-- Brief --
Reproduce the data below exactly. Skip the pictures.

(Records to process Opens)

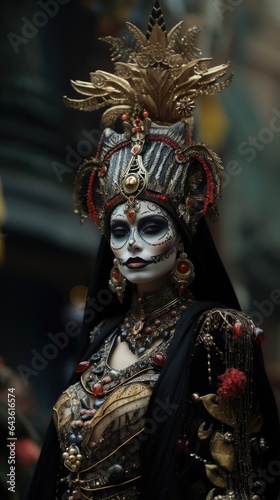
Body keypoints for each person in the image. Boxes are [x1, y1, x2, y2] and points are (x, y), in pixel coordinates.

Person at [24, 2, 280, 499]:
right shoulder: (102, 338)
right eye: (119, 231)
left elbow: (236, 484)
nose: (132, 245)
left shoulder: (215, 335)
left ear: (184, 234)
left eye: (151, 226)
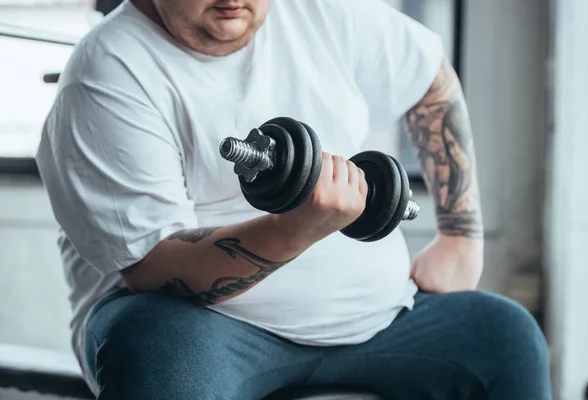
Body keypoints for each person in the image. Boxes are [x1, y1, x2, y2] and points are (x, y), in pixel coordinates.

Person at [35, 0, 552, 399]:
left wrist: (461, 235)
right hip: (204, 330)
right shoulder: (107, 72)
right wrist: (297, 228)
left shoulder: (318, 11)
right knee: (157, 355)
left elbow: (428, 73)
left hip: (380, 320)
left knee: (504, 336)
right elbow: (155, 266)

(Records to process Closes)

-- Exercise answer --
Body keypoints for each person in the image. Boxes are [x1, y1, x2, y2] and points are (x, y), in pixel coordinates.

Person at [24, 2, 280, 499]:
right shoulder: (102, 338)
right eye: (119, 231)
left elbow: (236, 484)
nose: (132, 245)
left shoulder: (215, 335)
left ear: (184, 234)
left eye: (151, 226)
Body keypoints for each person in the image. Boxes are [x1, y1, x2, y2] and points are (x, y), in pixel coordinates.

Person at [35, 0, 552, 399]:
left wrist: (461, 235)
right hip: (204, 330)
right shoulder: (107, 72)
right wrist: (297, 228)
left shoulder: (318, 11)
right knee: (157, 355)
left elbow: (428, 73)
left hip: (380, 320)
left knee: (504, 336)
right elbow: (155, 266)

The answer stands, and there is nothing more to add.